Start placing priority on people

Prime Minister May seems to have understood that before services, goods, trade and economy come people. This is why, one of her first priorities is to give guarantees to UK nationals living in EU countries and vice versa. In fact, it seems that the bilateral meetings between the UK and some EU countries have focused primarily on this topic. Now EU leaders must also acknowledge the particularly challenging circumstances of these citizens and work together with the British Prime Minister towards a solution as soon as divorce talks begin.

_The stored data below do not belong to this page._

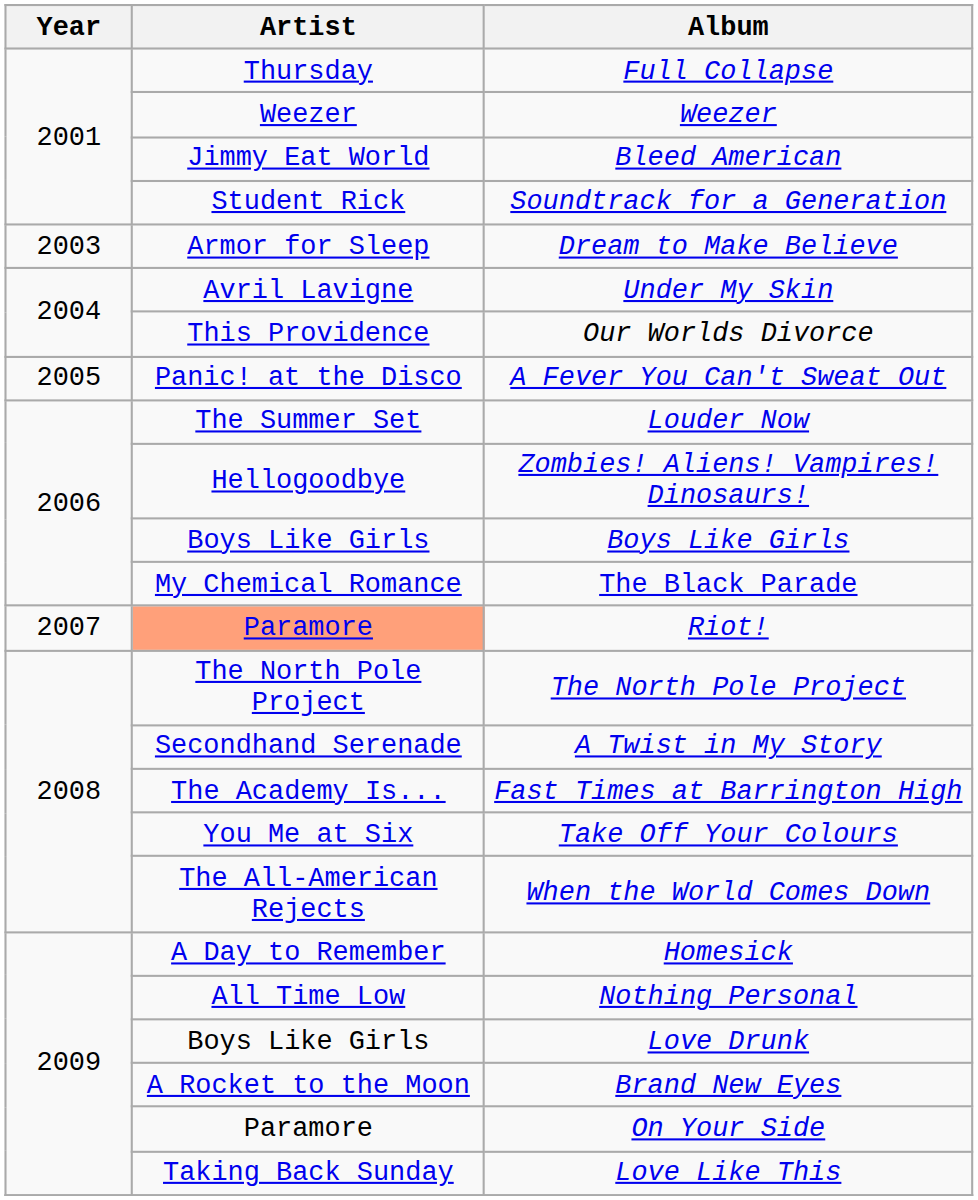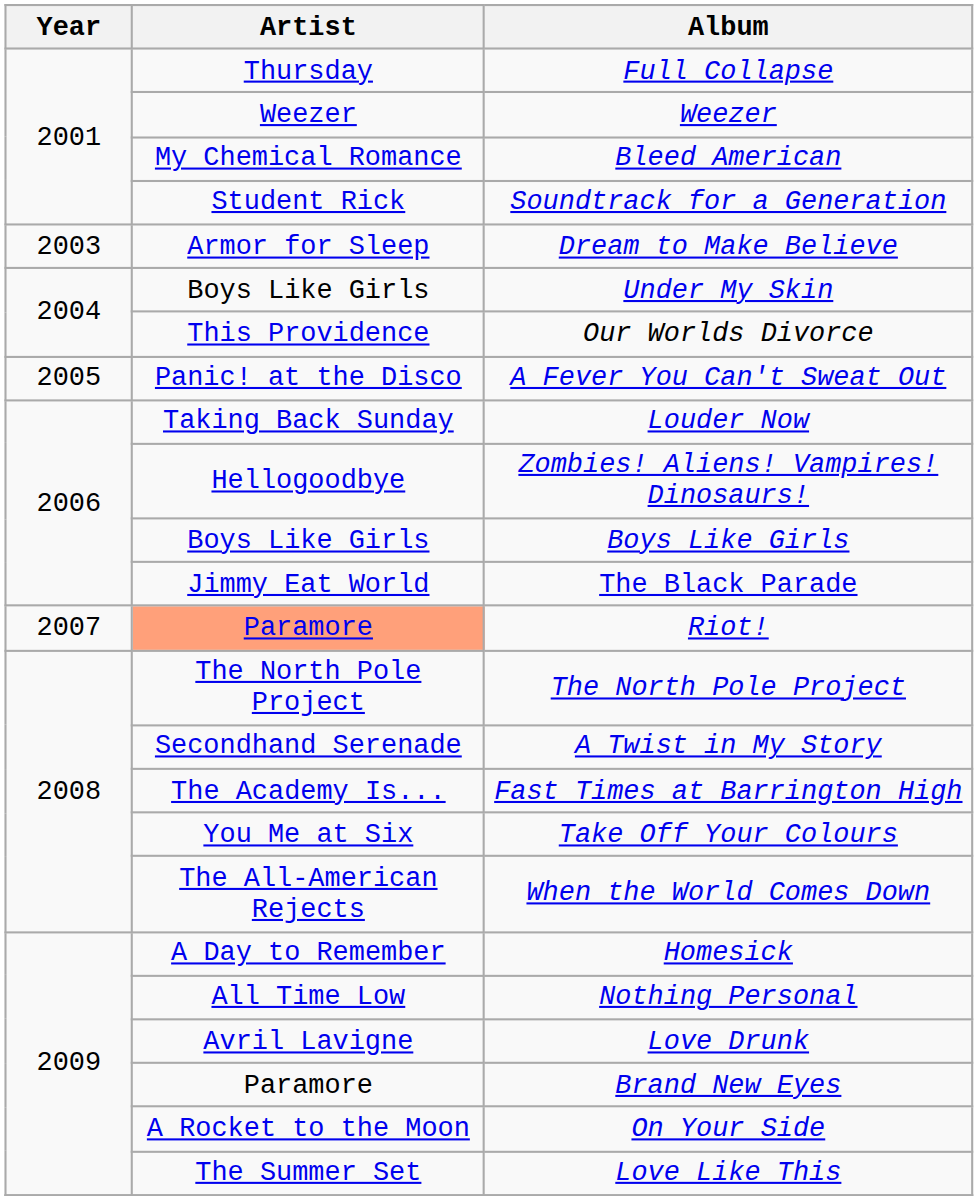Bleed American | Artist: Jimmy Eat World -> My Chemical Romance
Under My Skin | Artist: Avril Lavigne -> Boys Like Girls
Louder Now | Artist: The Summer Set -> Taking Back Sunday
The Black Parade | Artist: My Chemical Romance -> Jimmy Eat World
Love Drunk | Artist: Boys Like Girls -> Avril Lavigne
Brand New Eyes | Artist: A Rocket to the Moon -> Paramore
On Your Side | Artist: Paramore -> A Rocket to the Moon
Love Like This | Artist: Taking Back Sunday -> The Summer Set
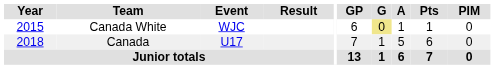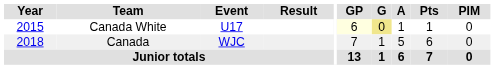Canada White | Event: WJC -> U17
Canada White | GP: no background -> lightyellow background
Canada | Event: U17 -> WJC
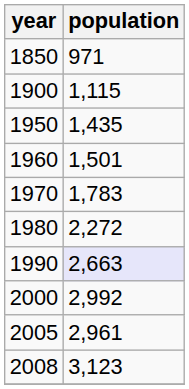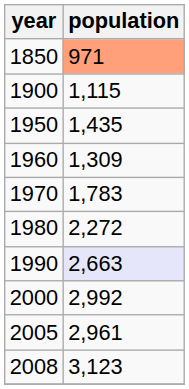1850 | population: no background -> lightsalmon background
1960 | population: 1,501 -> 1,309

Be clear about who? when? and what?

Negotiators will have to be very specific about who exactly will be able to maintain post-Brexit rights and what rights these people will still be entitled to. A precise cut-off date will be crucial. In addition, policy makers will have to decide whether a simple residence or a long term residence in the EU/UK will be required by this date to maintain rights. And what rights are we talking about? The first rights that pop up in our minds are those deriving from the EU citizenship. But, in practice, people’s lives are far more complicated. They are not only asking about their right to free movement, to vote in EU and municipal elections, but also if their children will be entitled to equal treatment in terms of access to education, if their family will be able to visit them easily and if their spouse (third country national) will be able to maintain post-Brexit residence rights.

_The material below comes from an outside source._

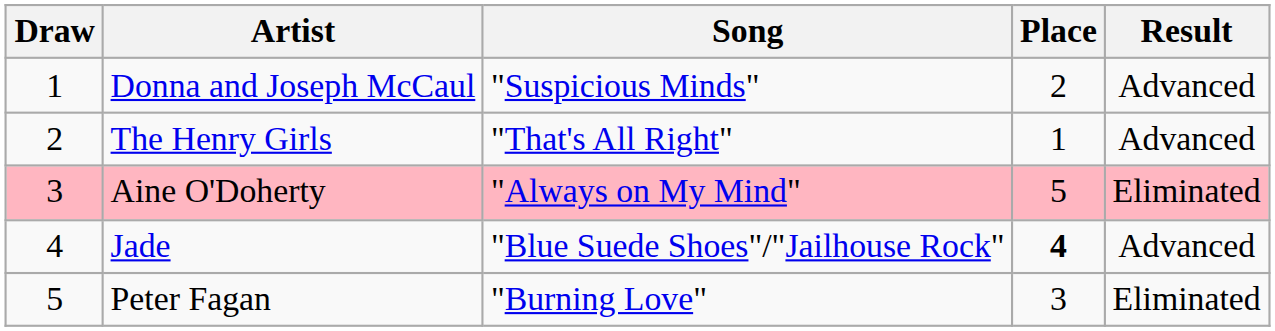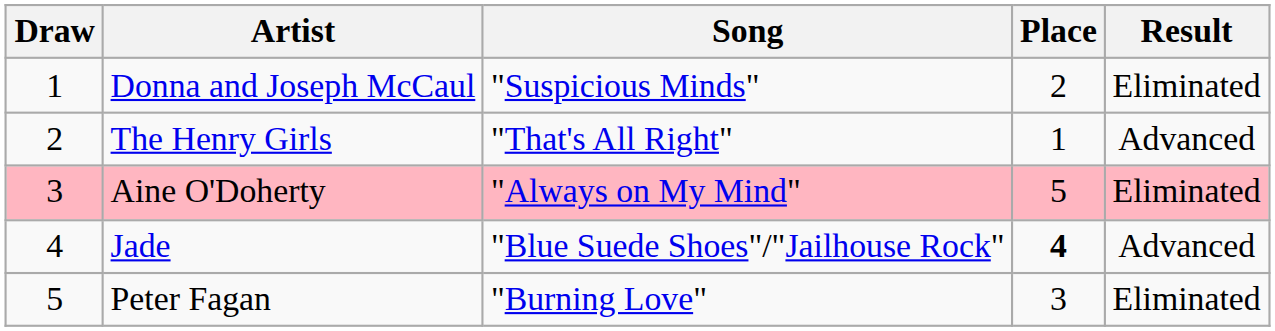Donna and Joseph McCaul | Result: Advanced -> Eliminated
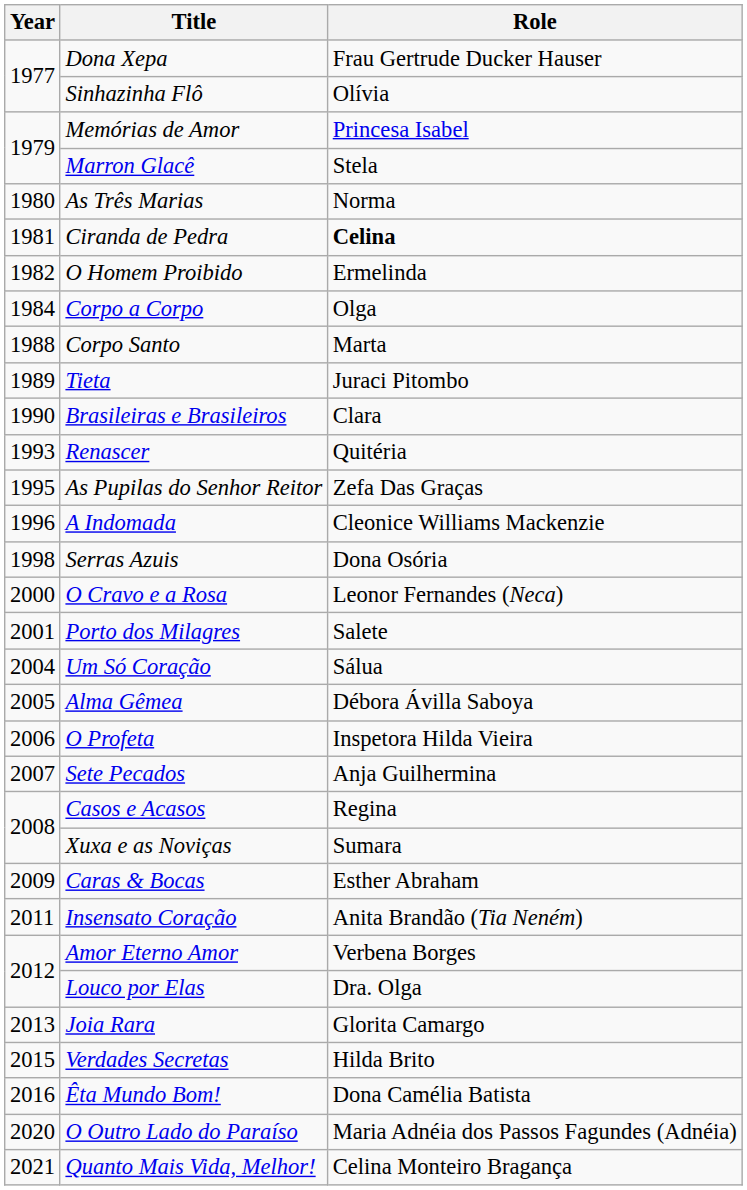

Understand what reciprocity means and how it can be delivered

There is no doubt that the EU and the UK will be aiming for reciprocal agreements both regarding the situation of their citizens currently residing in the UK/EU and concerning the future immigration rules between the two partners. However, while achieving reciprocity seems mostly a question of political will, reciprocity may prove to be more difficult to implement in practice than to agree on in theory. Indeed, obtaining full reciprocity can be harder than it appears. Apart from political commitment, creative legislative solutions will be needed.

On the one hand, despite the UK´s commitment to ensure certainty for EU citizens, the latter are currently facing huge administrative issues in trying to register to secure post-Brexit rights. On the other hand, the EU cannot define the rules on acquiring national citizenship, as this is a competence that is reserved for the individual member states, and can only regulate other type of immigration rules (for instance long term stays) by means of directives which give national administrations room for manoeuvre. This can lead to variable geometries. So, policy makers will have to pay attention to avoid that Brexit leads to UK citizens in Spain being treated more favourably than UK citizens in Germany, for example.

When discussions begin, but even before that, EU and UK negotiating teams will have to reach out to stakeholders and people on the ground to clearly understand what is at stake. We are certainly now at what seems to be a point of no return, but the destination, although fundamental, is still very much unknown.